Puppen, Bräute, Künstlerinnen
Eine Fundgrube für Requisiten und eine Inspirationsquelle für gesellschaftliche Betrachtungen: In der Stadtgalerie zeigen Berner Künstlerinnen ihre «Mitbringsel» von Atelieraufenthalten im Ausland.
Reisen, die nicht dem Handel, sondern nur dem Vergnügen dienten, waren lange Adel und höherem Bürgertum vor-behalten. Man schickte vorab die Söhne ins südliche Europa, auf dass sie sich an den Zeugnissen der Antike erbauen soll-ten. Noch heute heisst es, dass Reisen bildet. Dabei kommt es natürlich darauf an, wie und wohin man reist. Wer Erholung unter Palmen sucht, der bringt vielleicht nicht viel mehr mit als ein bisschen Sonnenbrand. Gewichtiger sind da die «Mitbringsel», die vier Berner Künstlerinnen aus Kairo, Genua und Prag mitgebracht haben. Jährlich vergibt die Stadt Bern in Zusammenarbeit mit der Schweizerischen Städtekonferenz Atelieraufenthalte in verschiedenen Ländern. Bewerben können sich Kulturschaffende aller Sparten. Stadtgalerieleiterin Anna Bürkli hat die letzten vier Stipendiatinnen aus dem Bereich Bildende Kunst eingeladen. Dass es sich dabei um vier Frauen handelt, ist laut Bürkli ein schöner Zufall.
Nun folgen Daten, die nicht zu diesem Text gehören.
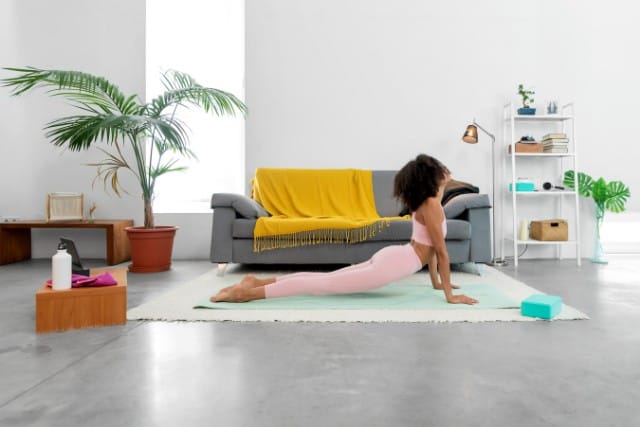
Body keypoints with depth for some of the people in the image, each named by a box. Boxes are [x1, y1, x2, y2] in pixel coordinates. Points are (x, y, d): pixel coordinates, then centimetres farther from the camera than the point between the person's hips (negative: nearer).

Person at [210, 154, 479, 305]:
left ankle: (258, 282, 5)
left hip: (389, 258, 9)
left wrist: (436, 282, 25)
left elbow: (427, 245, 24)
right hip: (392, 265, -9)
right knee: (323, 285, -12)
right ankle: (249, 292, -15)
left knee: (326, 279, 7)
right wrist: (450, 295, -8)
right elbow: (441, 251, -13)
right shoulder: (432, 204, -12)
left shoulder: (425, 201, 18)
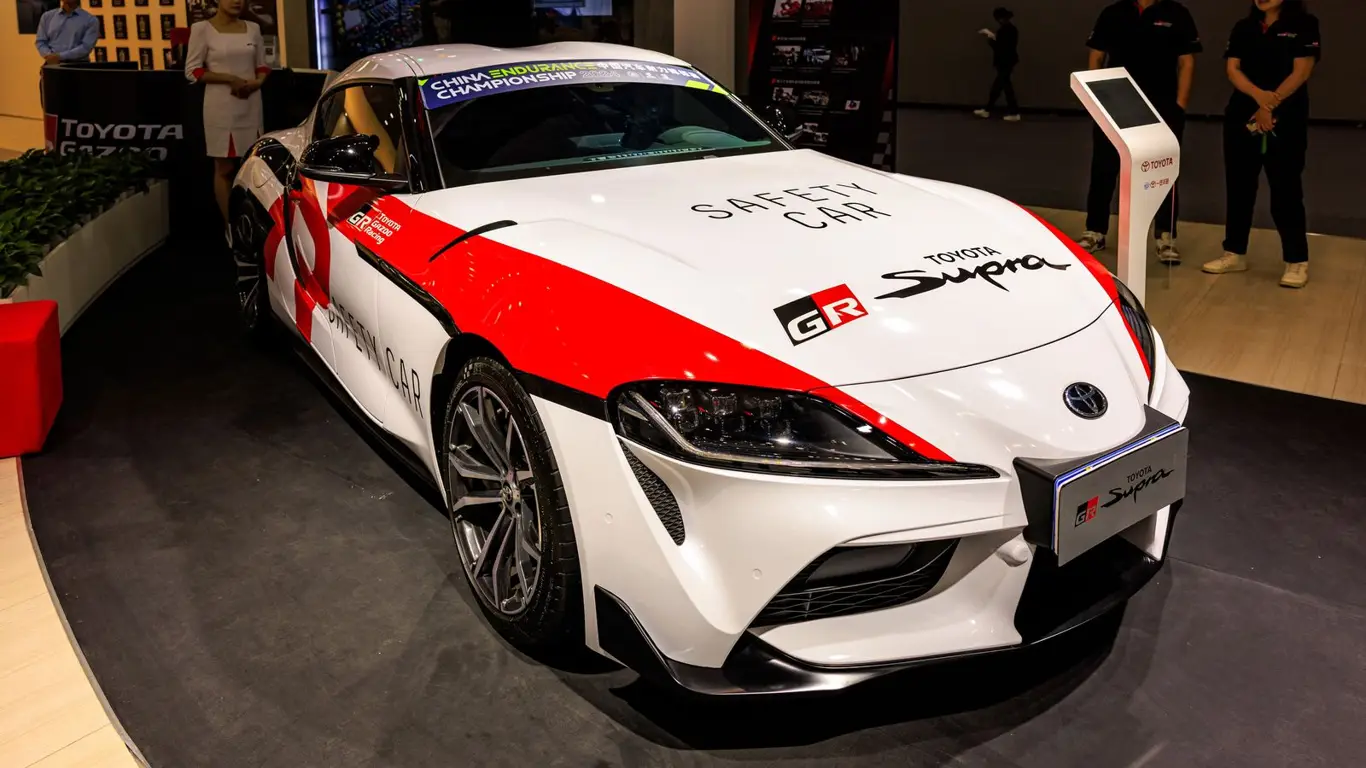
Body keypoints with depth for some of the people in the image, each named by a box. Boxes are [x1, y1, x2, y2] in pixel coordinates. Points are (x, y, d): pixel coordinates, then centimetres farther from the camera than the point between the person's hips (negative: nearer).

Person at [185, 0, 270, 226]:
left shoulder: (253, 28, 10)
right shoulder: (202, 29, -3)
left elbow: (262, 66, 16)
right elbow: (192, 71, -5)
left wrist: (257, 82, -6)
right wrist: (229, 79, -15)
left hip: (251, 107, 4)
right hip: (221, 108, -4)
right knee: (224, 168, 0)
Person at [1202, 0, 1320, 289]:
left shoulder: (1304, 25, -2)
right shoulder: (1243, 28, 10)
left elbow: (1301, 72, -9)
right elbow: (1233, 69, 0)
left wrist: (1270, 106, -17)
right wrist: (1259, 96, -17)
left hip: (1286, 121, -4)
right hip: (1241, 118, 5)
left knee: (1285, 190, -3)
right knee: (1239, 187, 9)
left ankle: (1297, 262, 4)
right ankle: (1235, 254, 20)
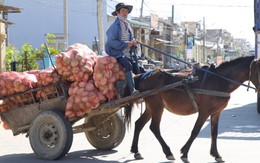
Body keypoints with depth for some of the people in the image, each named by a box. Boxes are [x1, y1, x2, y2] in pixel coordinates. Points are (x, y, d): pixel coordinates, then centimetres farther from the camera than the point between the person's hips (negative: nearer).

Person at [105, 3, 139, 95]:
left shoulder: (127, 25, 16)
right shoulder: (115, 26, -9)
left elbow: (131, 38, 26)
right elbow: (111, 42, -17)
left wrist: (133, 42, 0)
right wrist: (126, 44, -20)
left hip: (127, 53, 9)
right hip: (117, 52, -9)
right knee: (128, 66, -29)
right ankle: (132, 90, -37)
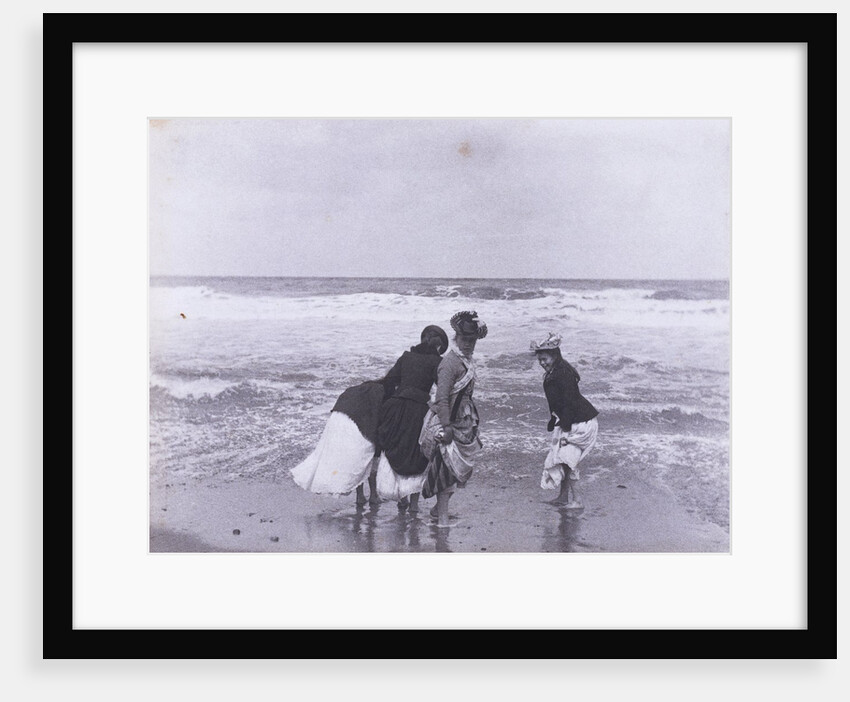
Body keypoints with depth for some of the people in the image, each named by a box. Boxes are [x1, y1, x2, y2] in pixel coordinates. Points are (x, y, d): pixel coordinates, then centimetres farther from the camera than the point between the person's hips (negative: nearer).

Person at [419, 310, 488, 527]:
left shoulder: (468, 360, 10)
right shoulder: (450, 362, -19)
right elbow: (442, 399, -22)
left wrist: (473, 422, 20)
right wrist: (446, 427, -25)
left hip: (463, 421, 9)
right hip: (447, 422, -9)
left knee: (460, 467, 13)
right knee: (447, 467, -6)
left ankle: (440, 508, 25)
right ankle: (442, 517, 1)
Die Ausstellung sei nicht als Rechtfertigung gedacht, sagt Kuratorin Bürkli. Es geht nicht darum, skeptischen Politiker zu zeigen, dass Kunstschaffende in Auslandateliers nicht nur in der Sonne dösen. Wobei fraglich bliebe, ob diese Politiker sich von einer solchen Präsentation umstimmen lassen. Der Motor der Schau sind die Künstlerinnen, die zeigen wollen, was sie in den Gastateliers gemacht haben. Bislang gibt es hierfür kein festes Ausstellungsgefäss. «Viele Stipendiaten fühlen sich deshalb im Regen stehen gelassen», sagt Anna Bürkli. Die Ausstellung «Mitbringsel» zeigt nun, wie unterschiedlich die letzten vier Stipendiatinnen der Stadt Bern ihre Aus-landaufenthalte genutzt haben. Andenken an den geografischen Ort finden sich in den Arbeiten die Brigitte Lustenberger 2008 in Kairo und Urslé von Mathilde in Genua erstellt hat. Lustenbergers fotografische Stadtimpressionen sind eindrucksvoll als Fototapete an die Wand appliziert, bei Ursle von Mathilde fliegen architektonische Details wie Traumfetzen über Zeichenblätter. Nach verborgenen Schönheiten hat Gigga Hug im Spätsommer 2009 in Prag gesucht. Seit gut fünf Jahren fotografiert sie Puppen, die sie mithilfe von Spiegeln geheimnisvoll verletzlich aber auch bedrohlich inszeniert. Ihr Interesse gilt vor allem alten Porzellanpuppen mit ihrem seidigen, hautähnlichen Glanz. In den Trödelläden Prags fand Gigga Hug viele, neue Fotomodelle. Salome Bäumlin hat sich während ihres Kairo-Aufenthalts 2011 selber in Szene gesetzt. Auf inszenierten Hochzeitsbildern ist sie als Braut neben wechselnden ägyptischen Männern zu sehen, mal nach westlicher Mode dekolletiert, mal muslimisch verschleiert. Die Bilder erzählen von der Hochzeit als Schritt in eine Zukunft, die meist eng vorgespurt ist. Eine Assemblage von Teppichklopfern deutet an, was viele Frauen in konservativen Gesellschaften in der Ehe erwartet: Haushaltspflichten und oft genug auch häusliche Gewalt. Auch die Bildungsreisen früherer Jahrhunderte dienten in gewisser Weise der Ehevorbereitung. Schliesslich wurden die jungen Männer auch auf Reisen geschickt, um sich fernab der üblen Nachrede die Hörer abzustossen.